(Beginning of Provided records)

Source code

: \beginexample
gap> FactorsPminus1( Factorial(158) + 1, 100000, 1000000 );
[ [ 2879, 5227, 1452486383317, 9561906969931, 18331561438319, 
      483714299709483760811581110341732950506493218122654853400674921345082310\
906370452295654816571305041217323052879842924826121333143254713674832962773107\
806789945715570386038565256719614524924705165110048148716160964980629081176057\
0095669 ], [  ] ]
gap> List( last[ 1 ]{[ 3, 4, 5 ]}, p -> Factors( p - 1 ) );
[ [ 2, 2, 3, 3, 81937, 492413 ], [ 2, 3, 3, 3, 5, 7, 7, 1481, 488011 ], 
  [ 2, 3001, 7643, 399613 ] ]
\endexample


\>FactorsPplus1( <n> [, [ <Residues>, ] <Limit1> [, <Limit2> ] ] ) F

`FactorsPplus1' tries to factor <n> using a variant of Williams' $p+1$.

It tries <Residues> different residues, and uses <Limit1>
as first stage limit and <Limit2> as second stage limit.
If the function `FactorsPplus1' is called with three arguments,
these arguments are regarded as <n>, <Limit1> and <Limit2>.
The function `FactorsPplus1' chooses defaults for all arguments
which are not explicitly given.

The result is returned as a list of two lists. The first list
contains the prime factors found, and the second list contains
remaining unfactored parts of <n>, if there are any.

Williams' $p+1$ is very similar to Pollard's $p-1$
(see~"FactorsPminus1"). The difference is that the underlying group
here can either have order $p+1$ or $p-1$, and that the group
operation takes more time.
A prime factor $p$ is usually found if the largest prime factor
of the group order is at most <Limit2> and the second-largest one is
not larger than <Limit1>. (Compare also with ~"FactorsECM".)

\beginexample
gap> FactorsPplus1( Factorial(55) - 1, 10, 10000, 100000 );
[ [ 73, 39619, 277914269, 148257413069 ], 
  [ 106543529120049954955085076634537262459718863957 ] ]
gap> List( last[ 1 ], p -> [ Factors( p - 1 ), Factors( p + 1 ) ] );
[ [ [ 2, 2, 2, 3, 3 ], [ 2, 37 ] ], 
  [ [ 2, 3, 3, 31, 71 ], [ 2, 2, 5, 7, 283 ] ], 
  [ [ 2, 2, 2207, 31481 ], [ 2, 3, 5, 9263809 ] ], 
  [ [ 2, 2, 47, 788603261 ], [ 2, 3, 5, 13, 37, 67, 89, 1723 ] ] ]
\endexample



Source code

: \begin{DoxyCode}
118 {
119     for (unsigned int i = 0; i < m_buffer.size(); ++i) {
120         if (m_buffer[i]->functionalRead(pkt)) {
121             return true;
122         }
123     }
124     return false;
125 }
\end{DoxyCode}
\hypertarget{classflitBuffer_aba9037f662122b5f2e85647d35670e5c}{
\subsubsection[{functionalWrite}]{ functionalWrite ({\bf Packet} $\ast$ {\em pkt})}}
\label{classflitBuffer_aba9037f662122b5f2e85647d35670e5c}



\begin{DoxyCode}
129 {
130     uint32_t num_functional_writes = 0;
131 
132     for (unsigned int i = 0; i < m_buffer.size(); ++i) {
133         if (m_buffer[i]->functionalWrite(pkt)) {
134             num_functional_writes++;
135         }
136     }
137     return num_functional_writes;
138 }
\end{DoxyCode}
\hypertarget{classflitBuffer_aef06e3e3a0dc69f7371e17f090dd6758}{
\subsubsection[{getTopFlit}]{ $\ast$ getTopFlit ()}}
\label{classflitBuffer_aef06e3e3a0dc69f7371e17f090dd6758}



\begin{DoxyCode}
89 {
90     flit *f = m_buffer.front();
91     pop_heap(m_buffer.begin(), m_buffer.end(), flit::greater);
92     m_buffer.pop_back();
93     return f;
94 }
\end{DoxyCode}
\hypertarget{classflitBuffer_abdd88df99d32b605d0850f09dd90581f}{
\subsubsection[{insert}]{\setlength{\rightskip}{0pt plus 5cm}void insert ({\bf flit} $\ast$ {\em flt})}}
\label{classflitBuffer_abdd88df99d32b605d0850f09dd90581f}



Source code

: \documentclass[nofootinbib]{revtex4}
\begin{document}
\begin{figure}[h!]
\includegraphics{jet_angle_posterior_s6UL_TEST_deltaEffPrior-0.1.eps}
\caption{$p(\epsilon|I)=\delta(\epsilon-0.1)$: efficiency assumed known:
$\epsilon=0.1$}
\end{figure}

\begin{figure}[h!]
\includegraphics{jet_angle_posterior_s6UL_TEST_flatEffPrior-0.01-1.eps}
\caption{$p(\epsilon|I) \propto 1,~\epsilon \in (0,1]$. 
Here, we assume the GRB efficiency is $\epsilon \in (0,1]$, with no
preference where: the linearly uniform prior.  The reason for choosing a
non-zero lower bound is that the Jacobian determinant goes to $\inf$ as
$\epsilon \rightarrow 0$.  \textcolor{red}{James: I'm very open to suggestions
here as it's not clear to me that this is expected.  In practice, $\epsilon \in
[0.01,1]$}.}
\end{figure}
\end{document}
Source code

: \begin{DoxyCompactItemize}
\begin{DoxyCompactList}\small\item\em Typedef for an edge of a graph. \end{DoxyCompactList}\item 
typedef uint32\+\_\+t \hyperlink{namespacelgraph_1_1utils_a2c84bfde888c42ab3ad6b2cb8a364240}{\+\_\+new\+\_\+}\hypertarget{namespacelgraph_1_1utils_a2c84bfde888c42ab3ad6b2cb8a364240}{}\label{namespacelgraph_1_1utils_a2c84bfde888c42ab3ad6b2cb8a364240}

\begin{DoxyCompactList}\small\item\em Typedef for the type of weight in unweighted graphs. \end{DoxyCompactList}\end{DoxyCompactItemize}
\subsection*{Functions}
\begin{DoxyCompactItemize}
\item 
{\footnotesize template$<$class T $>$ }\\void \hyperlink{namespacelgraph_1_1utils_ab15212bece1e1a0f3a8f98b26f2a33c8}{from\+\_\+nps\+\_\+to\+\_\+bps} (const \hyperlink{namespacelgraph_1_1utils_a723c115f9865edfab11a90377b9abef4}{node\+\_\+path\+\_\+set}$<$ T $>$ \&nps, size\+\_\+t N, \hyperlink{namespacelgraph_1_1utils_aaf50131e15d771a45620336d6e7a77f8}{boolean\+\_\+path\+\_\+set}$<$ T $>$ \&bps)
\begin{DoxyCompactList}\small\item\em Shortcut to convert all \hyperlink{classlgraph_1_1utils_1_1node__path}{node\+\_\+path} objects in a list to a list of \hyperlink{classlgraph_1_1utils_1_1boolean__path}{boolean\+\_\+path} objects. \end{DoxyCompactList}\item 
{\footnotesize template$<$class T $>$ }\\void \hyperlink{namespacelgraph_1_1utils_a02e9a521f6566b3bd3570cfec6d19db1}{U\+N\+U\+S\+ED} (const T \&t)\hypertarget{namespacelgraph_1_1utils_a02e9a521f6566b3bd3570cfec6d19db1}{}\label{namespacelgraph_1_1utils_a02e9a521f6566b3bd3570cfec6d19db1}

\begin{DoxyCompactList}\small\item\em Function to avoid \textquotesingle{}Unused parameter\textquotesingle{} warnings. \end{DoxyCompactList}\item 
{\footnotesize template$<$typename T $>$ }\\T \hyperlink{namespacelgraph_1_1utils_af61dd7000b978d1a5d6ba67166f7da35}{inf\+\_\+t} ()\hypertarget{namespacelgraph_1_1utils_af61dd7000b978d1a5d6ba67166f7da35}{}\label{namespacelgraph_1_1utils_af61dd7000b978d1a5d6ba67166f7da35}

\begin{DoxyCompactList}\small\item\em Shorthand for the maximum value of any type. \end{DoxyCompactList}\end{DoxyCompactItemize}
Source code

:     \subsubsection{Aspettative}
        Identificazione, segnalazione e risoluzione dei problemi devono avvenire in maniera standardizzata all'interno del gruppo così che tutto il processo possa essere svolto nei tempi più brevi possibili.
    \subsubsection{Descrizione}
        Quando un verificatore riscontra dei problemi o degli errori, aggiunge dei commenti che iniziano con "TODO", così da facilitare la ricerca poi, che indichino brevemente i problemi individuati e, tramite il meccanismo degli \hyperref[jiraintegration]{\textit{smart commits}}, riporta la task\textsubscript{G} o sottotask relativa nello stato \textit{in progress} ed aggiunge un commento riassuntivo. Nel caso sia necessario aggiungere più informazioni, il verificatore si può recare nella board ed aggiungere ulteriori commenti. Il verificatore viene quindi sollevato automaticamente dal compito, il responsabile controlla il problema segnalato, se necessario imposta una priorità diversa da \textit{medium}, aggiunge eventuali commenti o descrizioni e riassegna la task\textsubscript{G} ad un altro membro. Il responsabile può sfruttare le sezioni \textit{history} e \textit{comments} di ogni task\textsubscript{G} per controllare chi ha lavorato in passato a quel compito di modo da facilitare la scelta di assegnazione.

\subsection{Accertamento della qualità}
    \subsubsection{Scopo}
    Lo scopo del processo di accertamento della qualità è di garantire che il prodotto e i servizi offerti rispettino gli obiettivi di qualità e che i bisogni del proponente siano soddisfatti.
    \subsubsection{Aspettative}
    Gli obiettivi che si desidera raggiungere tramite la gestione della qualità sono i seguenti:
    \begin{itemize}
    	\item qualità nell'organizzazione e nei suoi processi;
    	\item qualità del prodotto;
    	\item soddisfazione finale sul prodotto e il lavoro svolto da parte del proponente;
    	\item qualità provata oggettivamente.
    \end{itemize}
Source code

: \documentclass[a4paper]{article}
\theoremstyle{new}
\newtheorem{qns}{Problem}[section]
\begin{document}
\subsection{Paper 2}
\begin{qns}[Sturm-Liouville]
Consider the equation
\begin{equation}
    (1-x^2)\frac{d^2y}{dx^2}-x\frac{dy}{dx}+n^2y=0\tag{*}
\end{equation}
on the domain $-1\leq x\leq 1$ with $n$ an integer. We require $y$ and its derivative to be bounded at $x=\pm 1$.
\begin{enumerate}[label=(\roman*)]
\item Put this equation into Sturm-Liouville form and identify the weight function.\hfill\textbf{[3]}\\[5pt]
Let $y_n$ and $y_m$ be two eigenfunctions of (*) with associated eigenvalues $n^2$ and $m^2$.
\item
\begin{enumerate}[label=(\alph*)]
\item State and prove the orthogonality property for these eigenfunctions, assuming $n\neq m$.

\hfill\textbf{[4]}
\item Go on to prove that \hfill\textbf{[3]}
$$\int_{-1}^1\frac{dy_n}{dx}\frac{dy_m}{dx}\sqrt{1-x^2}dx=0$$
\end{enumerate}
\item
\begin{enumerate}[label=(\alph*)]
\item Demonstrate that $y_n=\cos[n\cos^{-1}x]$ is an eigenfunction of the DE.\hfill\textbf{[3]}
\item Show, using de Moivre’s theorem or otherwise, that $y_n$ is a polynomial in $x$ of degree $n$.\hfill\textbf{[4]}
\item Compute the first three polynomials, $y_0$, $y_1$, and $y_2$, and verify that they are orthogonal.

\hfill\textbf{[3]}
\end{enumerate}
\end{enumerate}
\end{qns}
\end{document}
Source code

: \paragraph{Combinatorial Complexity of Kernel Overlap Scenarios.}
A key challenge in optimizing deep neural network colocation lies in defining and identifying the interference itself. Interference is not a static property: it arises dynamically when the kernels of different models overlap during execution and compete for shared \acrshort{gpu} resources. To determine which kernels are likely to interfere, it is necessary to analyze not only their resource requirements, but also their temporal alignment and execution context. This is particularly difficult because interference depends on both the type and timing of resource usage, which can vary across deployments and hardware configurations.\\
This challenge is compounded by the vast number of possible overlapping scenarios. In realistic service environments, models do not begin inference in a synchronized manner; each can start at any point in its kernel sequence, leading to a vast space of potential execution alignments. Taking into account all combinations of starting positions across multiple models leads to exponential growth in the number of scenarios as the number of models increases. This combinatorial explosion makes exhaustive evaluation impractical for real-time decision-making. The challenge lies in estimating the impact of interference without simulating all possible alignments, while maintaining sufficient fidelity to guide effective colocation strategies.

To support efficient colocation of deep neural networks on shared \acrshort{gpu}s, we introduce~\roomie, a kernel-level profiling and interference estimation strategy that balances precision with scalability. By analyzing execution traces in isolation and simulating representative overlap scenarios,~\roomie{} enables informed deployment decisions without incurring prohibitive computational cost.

(End of Provided records)

» **What is required**: Please transcribe the records exactly from their first line through the line holding "A prime factor", and leave out all others.

» **Solution**:
Source code

: \beginexample
gap> FactorsPminus1( Factorial(158) + 1, 100000, 1000000 );
[ [ 2879, 5227, 1452486383317, 9561906969931, 18331561438319, 
      483714299709483760811581110341732950506493218122654853400674921345082310\
906370452295654816571305041217323052879842924826121333143254713674832962773107\
806789945715570386038565256719614524924705165110048148716160964980629081176057\
0095669 ], [  ] ]
gap> List( last[ 1 ]{[ 3, 4, 5 ]}, p -> Factors( p - 1 ) );
[ [ 2, 2, 3, 3, 81937, 492413 ], [ 2, 3, 3, 3, 5, 7, 7, 1481, 488011 ], 
  [ 2, 3001, 7643, 399613 ] ]
\endexample


\>FactorsPplus1( <n> [, [ <Residues>, ] <Limit1> [, <Limit2> ] ] ) F

`FactorsPplus1' tries to factor <n> using a variant of Williams' $p+1$.

It tries <Residues> different residues, and uses <Limit1>
as first stage limit and <Limit2> as second stage limit.
If the function `FactorsPplus1' is called with three arguments,
these arguments are regarded as <n>, <Limit1> and <Limit2>.
The function `FactorsPplus1' chooses defaults for all arguments
which are not explicitly given.

The result is returned as a list of two lists. The first list
contains the prime factors found, and the second list contains
remaining unfactored parts of <n>, if there are any.

Williams' $p+1$ is very similar to Pollard's $p-1$
(see~"FactorsPminus1"). The difference is that the underlying group
here can either have order $p+1$ or $p-1$, and that the group
operation takes more time.
A prime factor $p$ is usually found if the largest prime factor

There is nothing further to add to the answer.